■ ACTIVITY
When you reach the line with "Sugary soda consumption is a significant" in the listing below, transcribe it and each line after it up to and including the line with "be made without adding any extra sugar. For", exactly and with nothing else.

--- TASK INPUT ---

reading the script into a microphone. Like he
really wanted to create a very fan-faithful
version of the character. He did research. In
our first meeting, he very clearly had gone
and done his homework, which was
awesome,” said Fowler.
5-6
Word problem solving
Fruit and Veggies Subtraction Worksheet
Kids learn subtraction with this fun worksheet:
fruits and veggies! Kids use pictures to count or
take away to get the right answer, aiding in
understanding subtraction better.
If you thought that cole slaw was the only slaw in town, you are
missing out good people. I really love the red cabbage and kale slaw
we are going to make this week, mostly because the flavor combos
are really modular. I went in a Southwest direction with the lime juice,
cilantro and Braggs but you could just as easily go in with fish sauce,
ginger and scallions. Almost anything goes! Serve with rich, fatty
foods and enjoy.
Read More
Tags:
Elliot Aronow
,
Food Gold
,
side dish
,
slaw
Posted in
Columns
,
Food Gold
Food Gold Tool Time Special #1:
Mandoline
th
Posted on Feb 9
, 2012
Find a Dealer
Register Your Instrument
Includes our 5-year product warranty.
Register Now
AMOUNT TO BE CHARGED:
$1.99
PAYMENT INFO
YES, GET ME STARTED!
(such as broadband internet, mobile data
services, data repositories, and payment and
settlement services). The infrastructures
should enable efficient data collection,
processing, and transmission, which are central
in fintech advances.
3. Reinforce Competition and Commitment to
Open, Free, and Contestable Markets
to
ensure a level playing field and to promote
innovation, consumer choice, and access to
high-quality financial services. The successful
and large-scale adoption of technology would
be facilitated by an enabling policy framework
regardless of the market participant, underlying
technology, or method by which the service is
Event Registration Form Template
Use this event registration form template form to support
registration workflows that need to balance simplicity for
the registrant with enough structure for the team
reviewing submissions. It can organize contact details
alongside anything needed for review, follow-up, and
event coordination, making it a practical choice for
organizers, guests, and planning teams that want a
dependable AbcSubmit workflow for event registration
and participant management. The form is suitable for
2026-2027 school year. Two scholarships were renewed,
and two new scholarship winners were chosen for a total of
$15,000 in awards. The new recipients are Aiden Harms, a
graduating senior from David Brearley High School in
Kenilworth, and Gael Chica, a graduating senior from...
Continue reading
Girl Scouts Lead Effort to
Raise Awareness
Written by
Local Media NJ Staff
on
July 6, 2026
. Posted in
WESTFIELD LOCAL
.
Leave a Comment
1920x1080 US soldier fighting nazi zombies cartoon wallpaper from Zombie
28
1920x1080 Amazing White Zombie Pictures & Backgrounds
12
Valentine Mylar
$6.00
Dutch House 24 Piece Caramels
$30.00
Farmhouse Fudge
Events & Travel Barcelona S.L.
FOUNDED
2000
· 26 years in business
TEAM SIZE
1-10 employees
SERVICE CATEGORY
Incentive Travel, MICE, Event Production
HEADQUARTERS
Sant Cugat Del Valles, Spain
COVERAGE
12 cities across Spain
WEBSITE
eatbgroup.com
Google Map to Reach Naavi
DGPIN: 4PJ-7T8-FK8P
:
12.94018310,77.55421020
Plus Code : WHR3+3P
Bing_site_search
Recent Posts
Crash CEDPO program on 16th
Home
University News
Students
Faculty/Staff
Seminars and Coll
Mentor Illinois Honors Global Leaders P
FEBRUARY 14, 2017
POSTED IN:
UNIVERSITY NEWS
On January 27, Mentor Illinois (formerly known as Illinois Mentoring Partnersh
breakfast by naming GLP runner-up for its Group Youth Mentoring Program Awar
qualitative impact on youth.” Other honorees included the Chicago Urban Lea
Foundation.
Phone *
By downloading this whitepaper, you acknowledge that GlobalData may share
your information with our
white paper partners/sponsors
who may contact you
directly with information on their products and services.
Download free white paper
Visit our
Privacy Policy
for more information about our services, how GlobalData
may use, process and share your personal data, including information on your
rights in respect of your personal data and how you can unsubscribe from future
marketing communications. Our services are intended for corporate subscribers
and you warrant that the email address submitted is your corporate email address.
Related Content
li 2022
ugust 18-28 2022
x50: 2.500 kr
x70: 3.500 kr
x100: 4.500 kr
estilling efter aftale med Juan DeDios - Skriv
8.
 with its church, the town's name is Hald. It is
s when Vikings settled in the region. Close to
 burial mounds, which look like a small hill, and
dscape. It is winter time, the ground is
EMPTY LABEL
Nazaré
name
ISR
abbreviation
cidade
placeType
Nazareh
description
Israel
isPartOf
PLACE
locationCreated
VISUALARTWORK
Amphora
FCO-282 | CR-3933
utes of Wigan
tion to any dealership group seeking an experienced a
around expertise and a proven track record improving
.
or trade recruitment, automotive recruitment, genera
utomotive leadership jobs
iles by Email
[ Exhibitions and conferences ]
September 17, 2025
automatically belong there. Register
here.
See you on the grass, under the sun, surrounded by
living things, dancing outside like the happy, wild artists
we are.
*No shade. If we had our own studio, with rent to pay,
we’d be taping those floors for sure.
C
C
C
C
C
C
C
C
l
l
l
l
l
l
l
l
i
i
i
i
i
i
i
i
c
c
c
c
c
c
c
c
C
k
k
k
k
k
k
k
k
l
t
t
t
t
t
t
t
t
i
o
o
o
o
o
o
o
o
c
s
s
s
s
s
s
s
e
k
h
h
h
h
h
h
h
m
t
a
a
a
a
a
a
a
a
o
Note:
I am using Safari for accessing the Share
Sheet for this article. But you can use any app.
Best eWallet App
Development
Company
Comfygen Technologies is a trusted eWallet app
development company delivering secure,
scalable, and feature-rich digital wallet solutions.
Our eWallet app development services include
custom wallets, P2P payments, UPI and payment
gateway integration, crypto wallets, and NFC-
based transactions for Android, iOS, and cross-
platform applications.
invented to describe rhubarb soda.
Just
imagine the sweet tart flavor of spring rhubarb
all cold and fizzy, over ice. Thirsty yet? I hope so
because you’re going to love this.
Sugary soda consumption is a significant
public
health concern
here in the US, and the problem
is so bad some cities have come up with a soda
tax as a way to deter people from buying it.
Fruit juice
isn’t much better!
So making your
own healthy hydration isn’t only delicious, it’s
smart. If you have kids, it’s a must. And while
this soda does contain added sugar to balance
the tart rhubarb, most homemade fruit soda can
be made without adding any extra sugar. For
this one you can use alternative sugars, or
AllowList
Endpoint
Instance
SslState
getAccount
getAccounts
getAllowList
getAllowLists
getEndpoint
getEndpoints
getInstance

---

■ RESULT FOR THIS EXERCISE
Sugary soda consumption is a significant
public
health concern
here in the US, and the problem
is so bad some cities have come up with a soda
tax as a way to deter people from buying it.
Fruit juice
isn’t much better!
So making your
own healthy hydration isn’t only delicious, it’s
smart. If you have kids, it’s a must. And while
this soda does contain added sugar to balance
the tart rhubarb, most homemade fruit soda can
be made without adding any extra sugar. For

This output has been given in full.